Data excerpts

Segment Open

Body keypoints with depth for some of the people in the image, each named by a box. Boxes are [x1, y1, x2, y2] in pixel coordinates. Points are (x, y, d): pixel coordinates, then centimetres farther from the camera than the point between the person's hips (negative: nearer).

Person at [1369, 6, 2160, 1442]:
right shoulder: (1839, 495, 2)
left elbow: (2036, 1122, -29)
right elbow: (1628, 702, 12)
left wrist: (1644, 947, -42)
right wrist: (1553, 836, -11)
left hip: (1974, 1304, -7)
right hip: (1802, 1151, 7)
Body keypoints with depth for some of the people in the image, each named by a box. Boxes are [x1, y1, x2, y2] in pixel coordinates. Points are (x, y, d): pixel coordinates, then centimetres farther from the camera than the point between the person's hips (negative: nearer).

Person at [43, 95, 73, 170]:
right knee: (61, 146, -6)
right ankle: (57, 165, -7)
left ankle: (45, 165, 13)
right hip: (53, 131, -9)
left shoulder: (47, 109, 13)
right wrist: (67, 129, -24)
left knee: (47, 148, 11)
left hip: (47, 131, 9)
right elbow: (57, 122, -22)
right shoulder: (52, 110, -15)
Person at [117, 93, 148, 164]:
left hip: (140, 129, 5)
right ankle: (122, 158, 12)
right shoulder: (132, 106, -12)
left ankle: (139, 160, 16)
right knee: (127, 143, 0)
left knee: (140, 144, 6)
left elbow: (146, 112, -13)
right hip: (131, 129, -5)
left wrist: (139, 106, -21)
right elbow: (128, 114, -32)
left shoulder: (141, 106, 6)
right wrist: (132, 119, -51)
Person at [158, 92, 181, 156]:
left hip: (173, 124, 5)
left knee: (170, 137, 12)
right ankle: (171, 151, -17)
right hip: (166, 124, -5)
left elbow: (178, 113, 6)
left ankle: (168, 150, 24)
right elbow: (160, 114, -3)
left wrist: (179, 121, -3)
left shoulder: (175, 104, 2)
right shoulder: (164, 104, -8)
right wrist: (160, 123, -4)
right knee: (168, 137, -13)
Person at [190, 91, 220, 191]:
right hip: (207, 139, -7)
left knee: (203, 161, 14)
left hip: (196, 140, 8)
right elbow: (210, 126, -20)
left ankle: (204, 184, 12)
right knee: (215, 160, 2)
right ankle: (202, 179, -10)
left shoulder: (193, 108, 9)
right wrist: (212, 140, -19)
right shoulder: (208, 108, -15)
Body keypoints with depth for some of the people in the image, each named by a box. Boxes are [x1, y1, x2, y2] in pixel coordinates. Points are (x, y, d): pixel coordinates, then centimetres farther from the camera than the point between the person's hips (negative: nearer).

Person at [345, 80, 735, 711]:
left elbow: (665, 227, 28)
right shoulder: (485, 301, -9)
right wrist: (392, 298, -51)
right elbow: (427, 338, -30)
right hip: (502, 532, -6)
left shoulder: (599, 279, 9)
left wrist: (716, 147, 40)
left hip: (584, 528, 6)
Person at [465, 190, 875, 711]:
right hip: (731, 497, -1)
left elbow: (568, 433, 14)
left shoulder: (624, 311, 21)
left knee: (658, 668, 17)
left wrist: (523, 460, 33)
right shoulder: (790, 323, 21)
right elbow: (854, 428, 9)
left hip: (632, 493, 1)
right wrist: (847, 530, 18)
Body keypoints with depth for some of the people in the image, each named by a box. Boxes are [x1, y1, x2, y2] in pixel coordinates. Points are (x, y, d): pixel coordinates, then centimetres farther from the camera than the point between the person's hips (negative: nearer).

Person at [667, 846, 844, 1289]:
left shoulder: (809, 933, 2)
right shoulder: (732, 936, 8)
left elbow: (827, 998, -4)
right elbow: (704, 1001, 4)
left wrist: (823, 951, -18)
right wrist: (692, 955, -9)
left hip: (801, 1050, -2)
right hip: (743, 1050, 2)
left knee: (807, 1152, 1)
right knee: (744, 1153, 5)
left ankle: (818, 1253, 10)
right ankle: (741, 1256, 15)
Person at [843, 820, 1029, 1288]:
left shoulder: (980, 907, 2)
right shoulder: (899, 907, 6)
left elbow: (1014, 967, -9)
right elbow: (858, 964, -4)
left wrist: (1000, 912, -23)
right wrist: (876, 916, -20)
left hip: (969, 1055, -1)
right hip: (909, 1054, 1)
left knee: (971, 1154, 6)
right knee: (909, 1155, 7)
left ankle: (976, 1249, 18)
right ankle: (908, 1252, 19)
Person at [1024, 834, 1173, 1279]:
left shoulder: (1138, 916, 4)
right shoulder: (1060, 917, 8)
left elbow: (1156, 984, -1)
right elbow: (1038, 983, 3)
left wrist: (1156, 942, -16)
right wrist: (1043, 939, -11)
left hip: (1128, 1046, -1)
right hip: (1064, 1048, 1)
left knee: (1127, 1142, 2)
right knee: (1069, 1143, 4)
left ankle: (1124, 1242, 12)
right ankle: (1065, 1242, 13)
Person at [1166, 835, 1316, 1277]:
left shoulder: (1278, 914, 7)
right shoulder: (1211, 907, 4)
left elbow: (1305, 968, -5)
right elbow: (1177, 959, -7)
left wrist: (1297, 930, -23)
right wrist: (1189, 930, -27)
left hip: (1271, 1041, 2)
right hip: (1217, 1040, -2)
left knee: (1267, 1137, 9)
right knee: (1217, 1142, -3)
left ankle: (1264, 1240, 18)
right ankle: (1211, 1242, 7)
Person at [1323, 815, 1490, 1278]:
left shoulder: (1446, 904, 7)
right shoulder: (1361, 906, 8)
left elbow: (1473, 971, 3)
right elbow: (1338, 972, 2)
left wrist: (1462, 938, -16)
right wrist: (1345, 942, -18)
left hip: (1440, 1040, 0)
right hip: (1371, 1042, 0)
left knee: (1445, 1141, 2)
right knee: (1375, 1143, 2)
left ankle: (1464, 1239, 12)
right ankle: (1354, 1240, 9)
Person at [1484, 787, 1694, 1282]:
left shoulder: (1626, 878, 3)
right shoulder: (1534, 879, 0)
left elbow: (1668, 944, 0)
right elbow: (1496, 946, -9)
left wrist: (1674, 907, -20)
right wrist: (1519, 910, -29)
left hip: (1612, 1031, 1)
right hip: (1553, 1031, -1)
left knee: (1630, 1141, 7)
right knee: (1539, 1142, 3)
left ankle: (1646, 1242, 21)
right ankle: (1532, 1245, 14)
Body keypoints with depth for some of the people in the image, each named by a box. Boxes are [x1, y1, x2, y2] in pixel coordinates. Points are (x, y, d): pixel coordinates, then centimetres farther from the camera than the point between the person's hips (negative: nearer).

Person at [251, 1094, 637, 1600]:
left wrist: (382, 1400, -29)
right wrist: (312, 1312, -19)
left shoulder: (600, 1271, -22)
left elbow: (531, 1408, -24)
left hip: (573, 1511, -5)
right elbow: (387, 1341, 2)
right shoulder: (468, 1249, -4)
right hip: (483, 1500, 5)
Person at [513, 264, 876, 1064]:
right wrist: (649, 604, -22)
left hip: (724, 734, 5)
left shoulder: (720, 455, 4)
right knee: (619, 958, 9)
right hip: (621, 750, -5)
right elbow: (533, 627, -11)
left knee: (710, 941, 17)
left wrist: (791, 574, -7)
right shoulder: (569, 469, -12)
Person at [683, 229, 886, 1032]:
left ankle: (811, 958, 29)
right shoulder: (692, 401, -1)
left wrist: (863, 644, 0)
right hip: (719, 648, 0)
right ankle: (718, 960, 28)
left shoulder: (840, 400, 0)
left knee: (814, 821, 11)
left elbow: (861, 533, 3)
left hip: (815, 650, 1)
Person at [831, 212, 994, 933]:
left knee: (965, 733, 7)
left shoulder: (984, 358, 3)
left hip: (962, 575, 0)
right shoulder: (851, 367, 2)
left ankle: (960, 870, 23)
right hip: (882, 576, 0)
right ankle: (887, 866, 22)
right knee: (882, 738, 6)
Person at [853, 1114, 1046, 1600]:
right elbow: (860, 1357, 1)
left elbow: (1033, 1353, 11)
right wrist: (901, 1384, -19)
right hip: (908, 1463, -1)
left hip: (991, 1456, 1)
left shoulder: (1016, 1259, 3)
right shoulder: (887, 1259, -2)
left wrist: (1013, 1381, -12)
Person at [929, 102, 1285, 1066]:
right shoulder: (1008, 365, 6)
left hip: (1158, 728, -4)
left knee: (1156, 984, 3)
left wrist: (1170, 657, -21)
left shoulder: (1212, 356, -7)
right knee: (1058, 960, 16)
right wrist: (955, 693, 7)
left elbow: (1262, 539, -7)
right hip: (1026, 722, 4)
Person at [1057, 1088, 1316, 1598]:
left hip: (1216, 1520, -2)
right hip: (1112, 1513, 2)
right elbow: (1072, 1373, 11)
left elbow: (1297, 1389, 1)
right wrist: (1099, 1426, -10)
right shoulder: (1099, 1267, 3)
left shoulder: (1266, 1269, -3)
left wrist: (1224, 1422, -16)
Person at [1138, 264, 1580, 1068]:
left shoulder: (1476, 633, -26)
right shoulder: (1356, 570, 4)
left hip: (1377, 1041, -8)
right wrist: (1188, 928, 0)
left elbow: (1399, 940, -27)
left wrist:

Segment Closed

◆ PROBLEM TO SOLVE:
Could you lay out the lines of the records as a JSON list of strings, one string per line and no blank lines? Begin at the line that contains "right hip: (1371, 1042, 0)" and stop after the line that contains "right elbow: (1496, 946, -9)".

◆ SOLUTION:
[
  "right hip: (1371, 1042, 0)",
  "left knee: (1445, 1141, 2)",
  "right knee: (1375, 1143, 2)",
  "left ankle: (1464, 1239, 12)",
  "right ankle: (1354, 1240, 9)",
  "Person at [1484, 787, 1694, 1282]:",
  "left shoulder: (1626, 878, 3)",
  "right shoulder: (1534, 879, 0)",
  "left elbow: (1668, 944, 0)",
  "right elbow: (1496, 946, -9)"
]